Introduction

In this article, Dr. Ridley continues the topic of frequency response of switching power supplies. Last month’s article focused on the broadband noise generation of power supplies. This article shows how we can extract single frequencies one-by-one from the noise with the AP300 frequency response analyzer. This allows us to perform control measurements on our switching power supplies.

Single Frequency Measurements for Switching Power Supplies

The previous article in the Design Tips series of this magazine [1] discussed the wide range of frequencies generated by a switching power supply. High noise is unavoidable when working with switchers, and the converter must also be tightly controlled in the presence of this noise.
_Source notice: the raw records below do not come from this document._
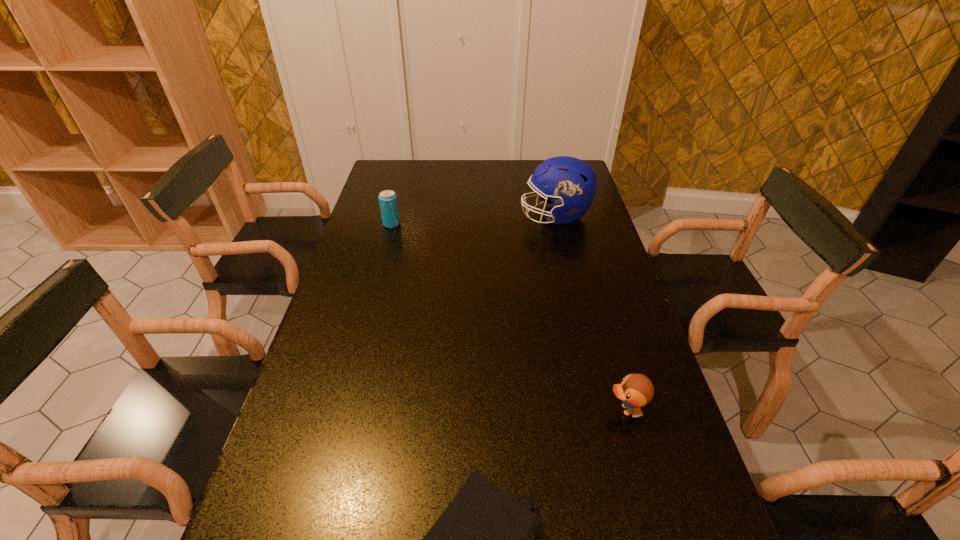
Identify the location of football helmet. (571, 183).

The height and width of the screenshot is (540, 960). What are the coordinates of `soda can` in the screenshot? It's located at (387, 199).

Image resolution: width=960 pixels, height=540 pixels. In order to click on duck in this screenshot , I will do `click(636, 390)`.

Where is `free space located on the front-facing side of the football helmet`? The height and width of the screenshot is (540, 960). free space located on the front-facing side of the football helmet is located at coordinates (441, 215).

Locate an element on the screen. The height and width of the screenshot is (540, 960). free space located 0.160m on the front-facing side of the football helmet is located at coordinates (476, 215).

Where is `vacant space located 0.080m on the front-facing side of the football helmet`? Image resolution: width=960 pixels, height=540 pixels. vacant space located 0.080m on the front-facing side of the football helmet is located at coordinates (498, 215).

Find the location of a particular element. The height and width of the screenshot is (540, 960). vacant area located 0.060m on the left of the soda can is located at coordinates (366, 224).

Where is `vacant space located 0.150m on the front-facing side of the duck`? The width and height of the screenshot is (960, 540). vacant space located 0.150m on the front-facing side of the duck is located at coordinates click(x=540, y=409).

Locate an element on the screen. vacant space located on the front-facing side of the duck is located at coordinates (492, 409).

Identify the location of free region located on the front-facing side of the duck. This screenshot has width=960, height=540. (462, 409).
This presents a challenge in two areas: firstly, the control chip must run reliably with the noise and predictably set the duty cycle of the switch from one cycle to the next. Secondly, measurements must be taken on the power supply once a control loop is closed to ensure that it is always stable.

Analog controllers do an excellent job of managing the first problem through the simple sawtooth ramp and reference technique of a standard PWM controller. Once the controller is working properly, we use traditional Bode plot measurements to assess performance and stability.

Power supplies are one of the few areas of analog electronics that still make conventional measurements rather than depending on prediction and modeling alone. The loop gain and stability margin can vary tremendously for a converter operating over its full range. Figure 1 shows the range of variation that can exist for a simple buck converter when variations of line, load, temperature, and EMI filter are considered.

Fig-1
Figure 1: Variability of Bode plots for a “simple” buck converter with variations of line, load, temperature, and EMI input filter.

These curves show extreme changes in the gain and phase of the converter. The curves, however, assume linearized operation, with small-signal circuit models used to generate the plots. In the real world, the switching power supply may have regions of operation that are not well modeled, and even more variation is possible. Clearly, in the face of such extreme behavior, measurement of the power supply is an essential step in making sure the design of the control loop is rugged.

Figure 2 shows a typical noisy power supply waveform with an injected signal, used to make control measurements. This points out another unique requirement of switching power supplies – specialized equipment is needed to be able to extract the injected waveform in the presence of the switching noise.  This is done with a frequency response analyzer.

Fig-2
Figure 2: Typical power supply waveform with signal and noise.